◆ TASK INSTRUCTIONS ◆
Skip all pictures. Write out the data below from its first line through the line that contains "سیزدهمین ماراتون برنامه‌نویسی تلفن همراه".

━━━━━━━━

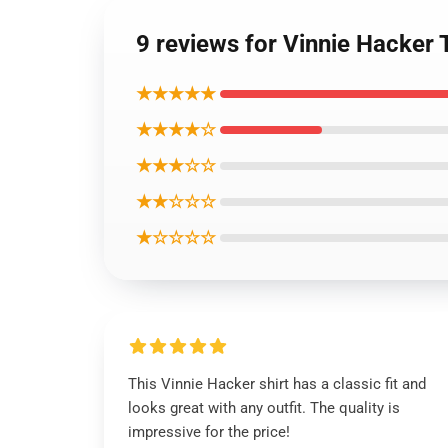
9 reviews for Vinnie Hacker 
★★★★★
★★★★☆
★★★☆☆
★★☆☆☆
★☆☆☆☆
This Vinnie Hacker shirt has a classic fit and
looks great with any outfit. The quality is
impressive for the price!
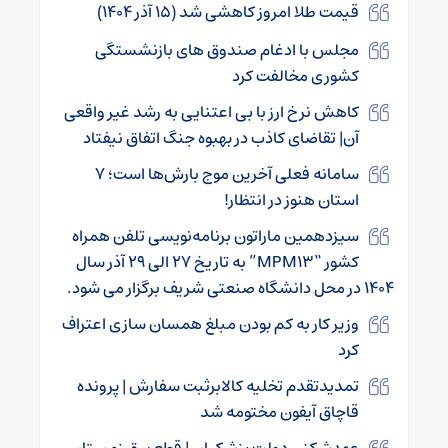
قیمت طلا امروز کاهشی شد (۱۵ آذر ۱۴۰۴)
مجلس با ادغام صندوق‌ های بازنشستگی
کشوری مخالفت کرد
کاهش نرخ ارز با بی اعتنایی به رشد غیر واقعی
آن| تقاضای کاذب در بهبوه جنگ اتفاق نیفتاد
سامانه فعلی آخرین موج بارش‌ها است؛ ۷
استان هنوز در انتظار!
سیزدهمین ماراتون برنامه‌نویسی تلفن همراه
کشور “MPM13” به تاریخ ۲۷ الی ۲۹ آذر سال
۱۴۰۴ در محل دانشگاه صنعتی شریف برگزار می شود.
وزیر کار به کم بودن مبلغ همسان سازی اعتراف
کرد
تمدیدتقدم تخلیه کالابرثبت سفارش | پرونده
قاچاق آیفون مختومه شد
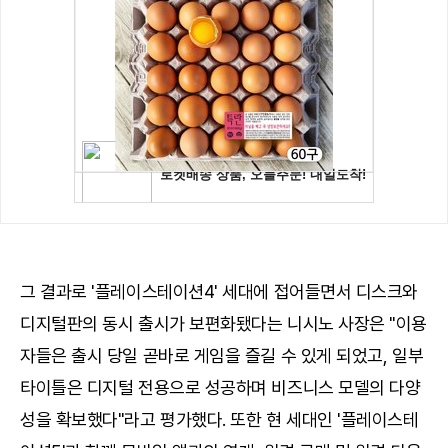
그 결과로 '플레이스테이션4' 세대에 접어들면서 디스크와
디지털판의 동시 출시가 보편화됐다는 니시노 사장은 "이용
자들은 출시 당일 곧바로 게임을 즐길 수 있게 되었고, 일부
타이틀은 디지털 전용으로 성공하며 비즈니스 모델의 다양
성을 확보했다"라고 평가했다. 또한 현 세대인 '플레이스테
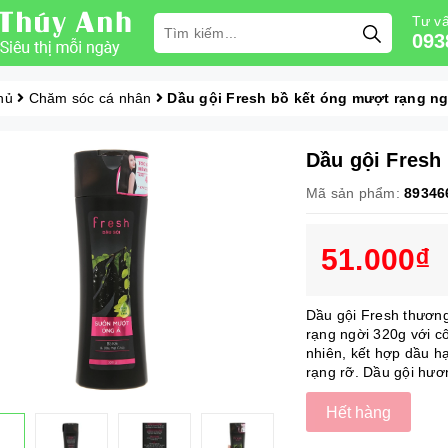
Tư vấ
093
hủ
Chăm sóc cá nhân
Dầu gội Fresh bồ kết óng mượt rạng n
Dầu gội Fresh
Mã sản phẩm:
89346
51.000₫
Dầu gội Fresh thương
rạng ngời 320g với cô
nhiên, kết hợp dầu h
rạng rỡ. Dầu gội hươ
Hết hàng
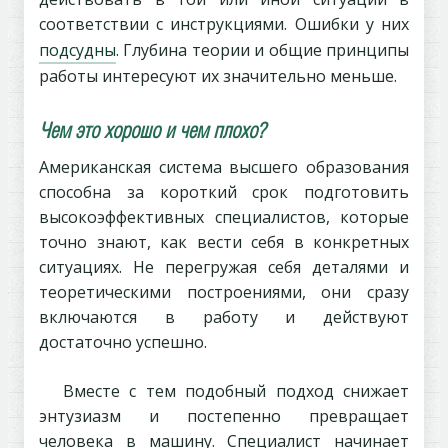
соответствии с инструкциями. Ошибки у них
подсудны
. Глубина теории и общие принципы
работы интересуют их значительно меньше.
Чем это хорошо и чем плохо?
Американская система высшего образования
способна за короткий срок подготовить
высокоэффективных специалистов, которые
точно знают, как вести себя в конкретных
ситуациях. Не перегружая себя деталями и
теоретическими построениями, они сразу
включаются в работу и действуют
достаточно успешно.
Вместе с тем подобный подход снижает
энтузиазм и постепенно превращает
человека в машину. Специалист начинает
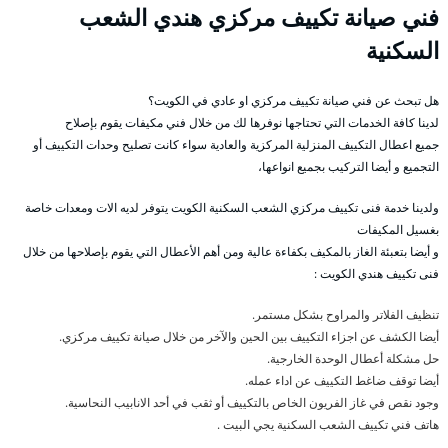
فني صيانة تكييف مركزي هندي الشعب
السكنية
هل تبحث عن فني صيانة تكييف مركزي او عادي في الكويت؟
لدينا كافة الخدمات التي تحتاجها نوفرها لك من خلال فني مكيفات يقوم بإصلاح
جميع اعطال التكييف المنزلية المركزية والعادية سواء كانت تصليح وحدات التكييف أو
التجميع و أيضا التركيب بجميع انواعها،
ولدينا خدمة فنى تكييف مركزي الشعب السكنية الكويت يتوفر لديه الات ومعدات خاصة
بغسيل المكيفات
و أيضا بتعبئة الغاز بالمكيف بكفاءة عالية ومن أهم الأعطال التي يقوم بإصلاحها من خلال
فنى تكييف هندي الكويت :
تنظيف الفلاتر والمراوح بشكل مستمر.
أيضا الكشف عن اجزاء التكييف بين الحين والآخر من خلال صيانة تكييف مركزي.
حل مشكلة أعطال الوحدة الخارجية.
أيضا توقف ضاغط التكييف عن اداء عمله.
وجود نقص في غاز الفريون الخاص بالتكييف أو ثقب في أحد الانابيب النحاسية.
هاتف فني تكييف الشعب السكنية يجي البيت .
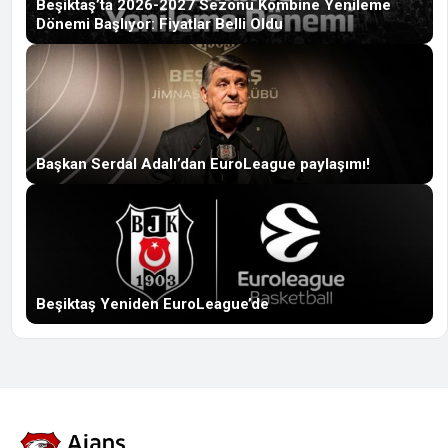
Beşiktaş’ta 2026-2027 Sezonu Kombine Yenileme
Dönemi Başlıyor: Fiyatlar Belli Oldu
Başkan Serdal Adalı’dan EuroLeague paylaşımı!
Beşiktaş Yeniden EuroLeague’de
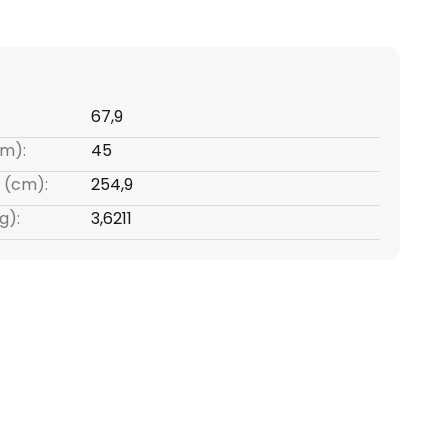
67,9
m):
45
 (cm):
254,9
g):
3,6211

━━━━━━━━

◆ ANSWER TO THIS EXERCISE ◆
9 reviews for Vinnie Hacker 
★★★★★
★★★★☆
★★★☆☆
★★☆☆☆
★☆☆☆☆
This Vinnie Hacker shirt has a classic fit and
looks great with any outfit. The quality is
impressive for the price!
قیمت طلا امروز کاهشی شد (۱۵ آذر ۱۴۰۴)
مجلس با ادغام صندوق‌ های بازنشستگی
کشوری مخالفت کرد
کاهش نرخ ارز با بی اعتنایی به رشد غیر واقعی
آن| تقاضای کاذب در بهبوه جنگ اتفاق نیفتاد
سامانه فعلی آخرین موج بارش‌ها است؛ ۷
استان هنوز در انتظار!
سیزدهمین ماراتون برنامه‌نویسی تلفن همراه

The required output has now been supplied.